== TEXT UNDER STUDY ==
※ ※ ※

OpenAI’s chief executive said the artificial intelligence (AI) market is in a bubble.
“When bubbles happen, smart people get overexcited about a kernel of truth,” Sam Altman said in a Friday (Aug. 15) interview with The Verge.
“If you look at most of the bubbles in history, like the tech bubble, there was a real thing. Tech was really important. The internet was a really big deal. People got overexcited. Are we in a phase where investors as a whole are overexcited about AI? My opinion is yes. Is AI the most important thing to happen in a very long time? My opinion is also yes.”
Altman’s comments to the Verge were flagged Monday (Aug. 18) in a report by CNBC, which notes that the CEO is not alone in raising concerns about the speed of AI growth, joining the likes of Alibaba Co-founder Joe Tsai, Bridgewater Associates’ Ray Dalio and Apollo Global Management Chief Economist Torsten Slok.

※ ※ ※

== REQUIRED ACTION A ==
Could you restate the AI bubble report starting with "OpenAI’s chief executive" and going on through "with The Verge.", calling it "overenthusiastic" wherever it says "overexcited"?
== REQUIRED ACTION B ==
In the AI bubble report, why does Altman say there was a real thing behind the tech bubble?
The lines after this point are separate material, apart from the AI bubble report.

== THE DATA ==
※ ※ ※

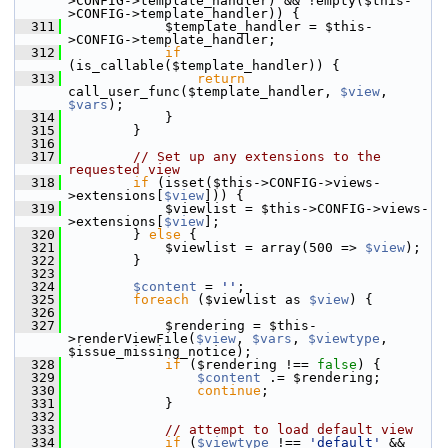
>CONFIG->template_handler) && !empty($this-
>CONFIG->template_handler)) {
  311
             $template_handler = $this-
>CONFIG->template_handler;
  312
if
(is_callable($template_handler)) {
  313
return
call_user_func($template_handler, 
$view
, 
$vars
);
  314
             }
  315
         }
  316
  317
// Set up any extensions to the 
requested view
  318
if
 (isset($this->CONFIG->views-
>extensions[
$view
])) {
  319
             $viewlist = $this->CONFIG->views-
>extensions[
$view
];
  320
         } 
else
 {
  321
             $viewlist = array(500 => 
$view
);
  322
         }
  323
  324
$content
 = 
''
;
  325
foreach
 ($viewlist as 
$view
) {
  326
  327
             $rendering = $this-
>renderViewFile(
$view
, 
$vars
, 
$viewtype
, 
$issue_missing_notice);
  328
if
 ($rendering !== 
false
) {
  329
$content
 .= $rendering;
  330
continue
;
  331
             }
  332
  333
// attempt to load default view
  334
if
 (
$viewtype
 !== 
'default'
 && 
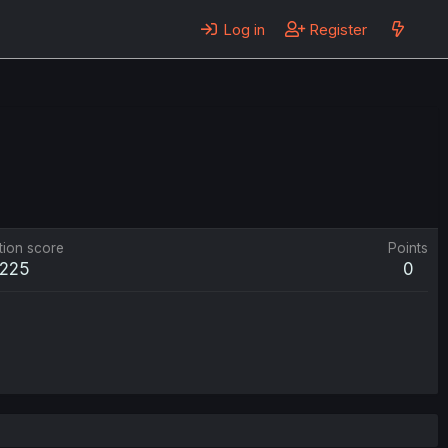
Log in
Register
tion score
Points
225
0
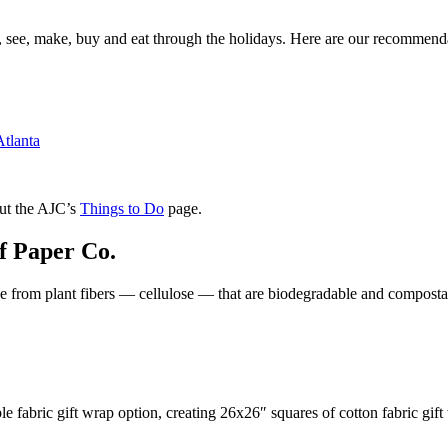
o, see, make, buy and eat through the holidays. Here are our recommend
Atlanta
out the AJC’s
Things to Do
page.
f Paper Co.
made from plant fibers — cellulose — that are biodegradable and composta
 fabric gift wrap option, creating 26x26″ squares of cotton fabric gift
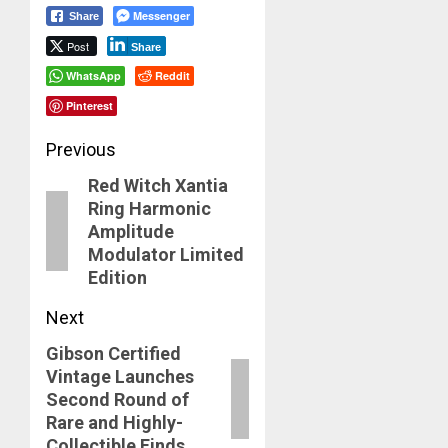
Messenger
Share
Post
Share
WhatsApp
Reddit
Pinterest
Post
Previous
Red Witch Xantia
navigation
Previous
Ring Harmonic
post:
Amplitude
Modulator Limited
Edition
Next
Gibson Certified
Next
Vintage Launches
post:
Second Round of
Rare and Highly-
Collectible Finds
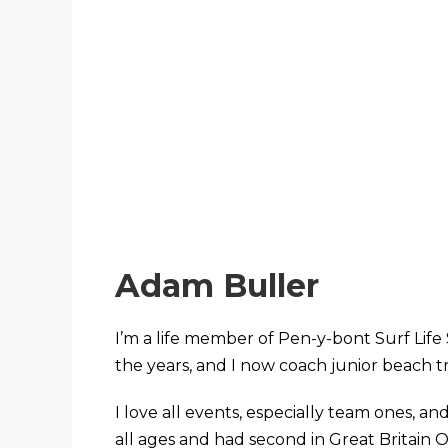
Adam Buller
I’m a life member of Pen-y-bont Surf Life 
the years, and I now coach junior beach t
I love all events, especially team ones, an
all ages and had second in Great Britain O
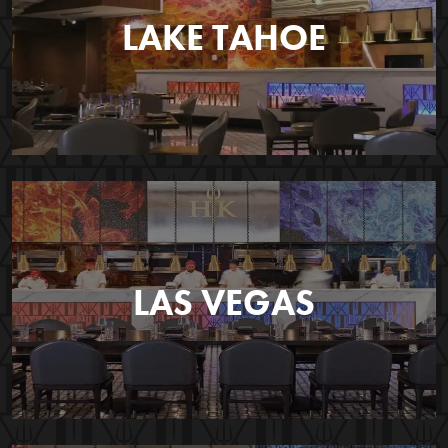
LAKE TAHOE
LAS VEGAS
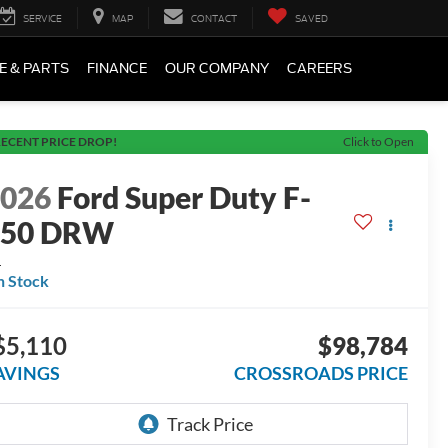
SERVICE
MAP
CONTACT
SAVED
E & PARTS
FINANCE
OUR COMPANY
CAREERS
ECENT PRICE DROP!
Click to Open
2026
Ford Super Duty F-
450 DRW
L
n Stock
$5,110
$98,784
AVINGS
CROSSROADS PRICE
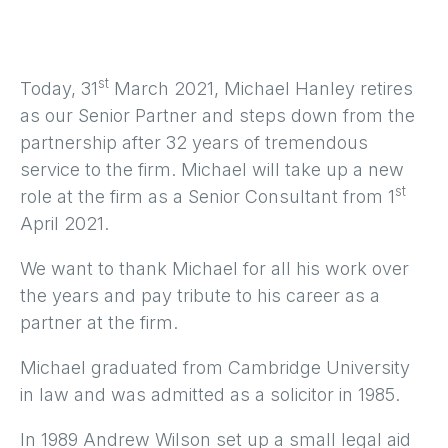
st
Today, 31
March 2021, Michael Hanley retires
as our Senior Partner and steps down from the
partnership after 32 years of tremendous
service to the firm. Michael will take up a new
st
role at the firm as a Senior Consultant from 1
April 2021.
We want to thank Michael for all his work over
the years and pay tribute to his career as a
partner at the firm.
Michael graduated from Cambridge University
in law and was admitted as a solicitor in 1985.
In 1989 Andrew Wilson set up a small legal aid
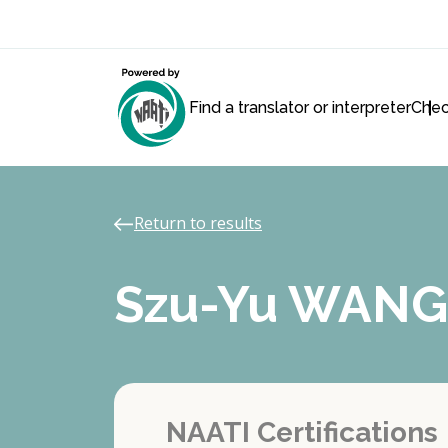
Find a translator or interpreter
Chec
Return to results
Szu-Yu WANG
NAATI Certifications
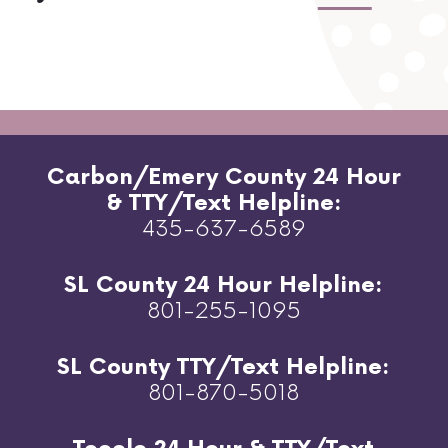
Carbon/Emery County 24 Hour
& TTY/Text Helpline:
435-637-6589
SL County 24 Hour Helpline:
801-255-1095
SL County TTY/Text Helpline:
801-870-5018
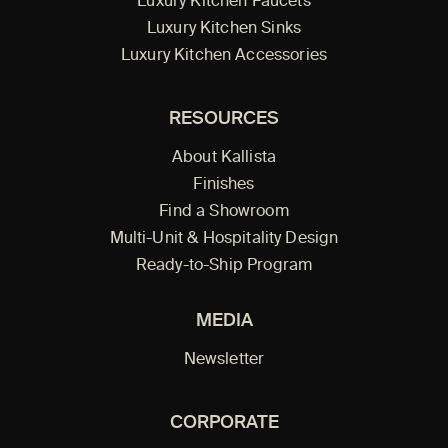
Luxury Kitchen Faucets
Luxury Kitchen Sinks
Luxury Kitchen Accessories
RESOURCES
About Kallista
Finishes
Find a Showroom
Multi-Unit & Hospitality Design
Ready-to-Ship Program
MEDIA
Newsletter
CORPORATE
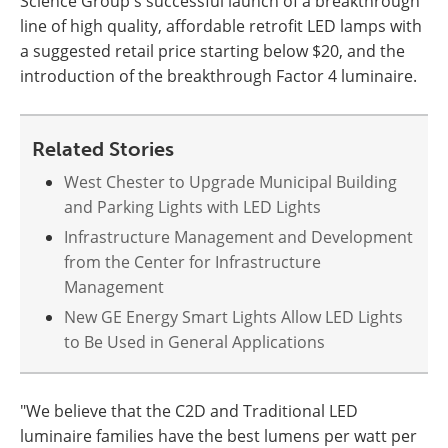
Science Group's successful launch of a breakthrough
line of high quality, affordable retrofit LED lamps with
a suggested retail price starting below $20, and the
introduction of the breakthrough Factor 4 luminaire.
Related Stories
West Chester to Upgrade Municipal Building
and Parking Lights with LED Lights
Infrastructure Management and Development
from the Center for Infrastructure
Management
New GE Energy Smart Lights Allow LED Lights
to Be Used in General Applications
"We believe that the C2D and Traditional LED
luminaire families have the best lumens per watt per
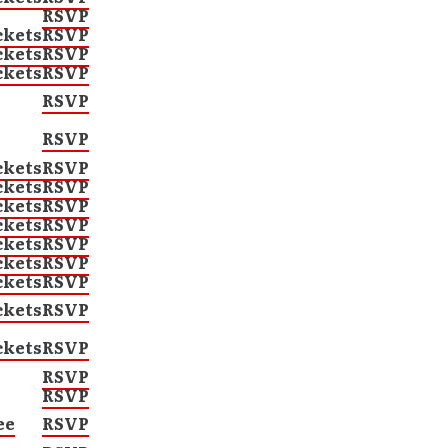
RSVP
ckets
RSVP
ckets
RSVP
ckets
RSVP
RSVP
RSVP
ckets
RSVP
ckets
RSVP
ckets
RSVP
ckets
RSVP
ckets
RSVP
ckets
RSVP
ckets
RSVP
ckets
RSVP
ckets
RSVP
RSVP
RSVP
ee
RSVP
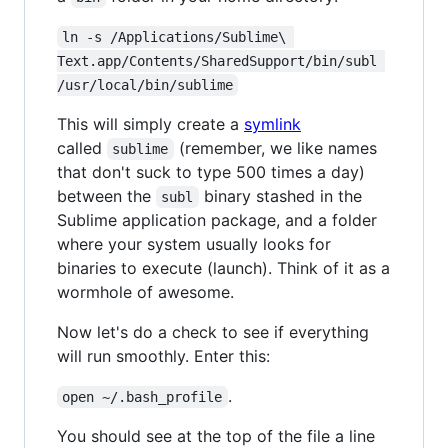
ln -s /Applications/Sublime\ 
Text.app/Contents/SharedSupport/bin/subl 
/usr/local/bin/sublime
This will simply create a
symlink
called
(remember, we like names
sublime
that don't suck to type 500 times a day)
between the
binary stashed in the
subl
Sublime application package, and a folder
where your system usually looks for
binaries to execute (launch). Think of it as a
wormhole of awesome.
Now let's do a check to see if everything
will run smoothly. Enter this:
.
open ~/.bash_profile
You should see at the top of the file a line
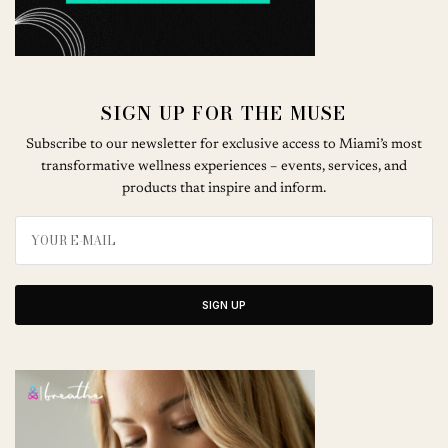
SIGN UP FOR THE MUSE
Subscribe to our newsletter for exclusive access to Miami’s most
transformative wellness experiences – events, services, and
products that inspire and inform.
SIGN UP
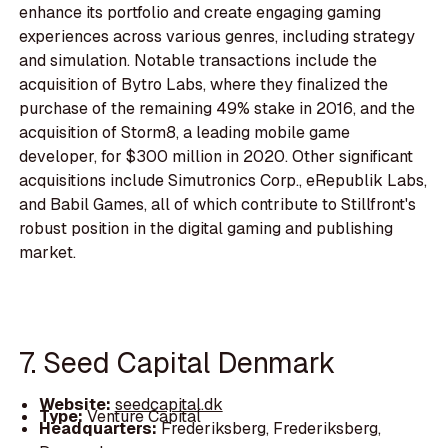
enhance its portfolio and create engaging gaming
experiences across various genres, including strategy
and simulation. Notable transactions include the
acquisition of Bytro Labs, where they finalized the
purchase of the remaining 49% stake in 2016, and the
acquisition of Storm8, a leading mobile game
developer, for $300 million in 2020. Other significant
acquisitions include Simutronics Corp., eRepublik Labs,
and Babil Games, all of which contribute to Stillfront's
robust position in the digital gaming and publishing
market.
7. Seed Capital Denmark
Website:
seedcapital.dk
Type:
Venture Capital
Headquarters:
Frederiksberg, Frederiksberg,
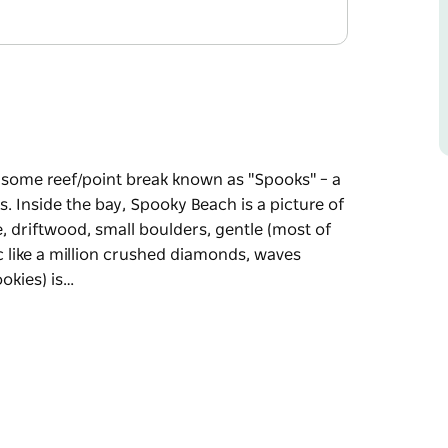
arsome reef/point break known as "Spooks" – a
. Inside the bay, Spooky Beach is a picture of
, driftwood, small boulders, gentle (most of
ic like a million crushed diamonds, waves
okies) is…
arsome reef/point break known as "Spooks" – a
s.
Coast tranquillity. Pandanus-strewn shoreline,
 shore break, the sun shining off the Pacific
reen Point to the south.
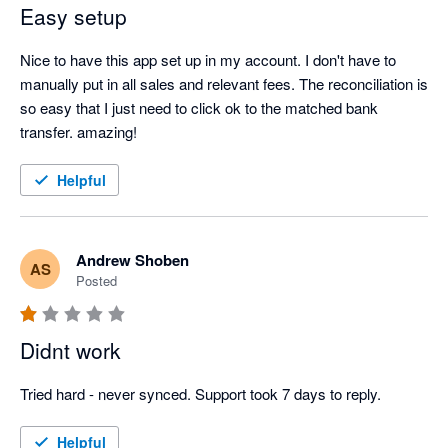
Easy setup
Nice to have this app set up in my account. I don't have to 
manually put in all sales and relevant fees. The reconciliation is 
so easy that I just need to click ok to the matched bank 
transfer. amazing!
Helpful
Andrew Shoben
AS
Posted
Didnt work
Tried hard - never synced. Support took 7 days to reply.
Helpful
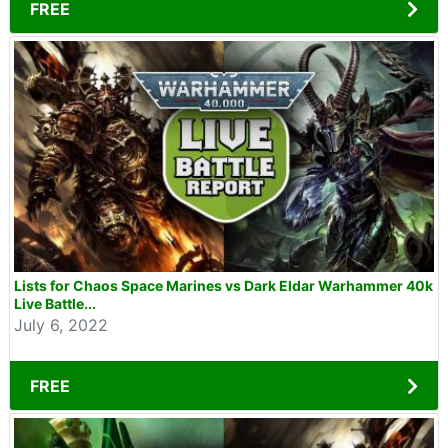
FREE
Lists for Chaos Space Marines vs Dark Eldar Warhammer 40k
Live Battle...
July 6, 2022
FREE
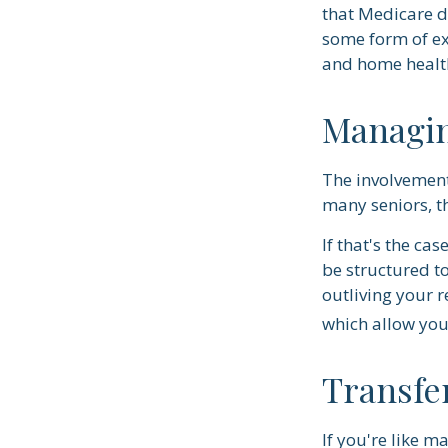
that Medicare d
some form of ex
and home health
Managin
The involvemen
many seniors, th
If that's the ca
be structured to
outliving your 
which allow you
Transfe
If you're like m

※ ※ ※

== RESPONSE A ==
OpenAI’s chief executive said the artificial intelligence (AI) market is in a bubble.
“When bubbles happen, smart people get overenthusiastic about a kernel of truth,” Sam Altman said in a Friday (Aug. 15) interview with The Verge.

== RESPONSE B ==
He says tech was really important and the internet was a really big deal.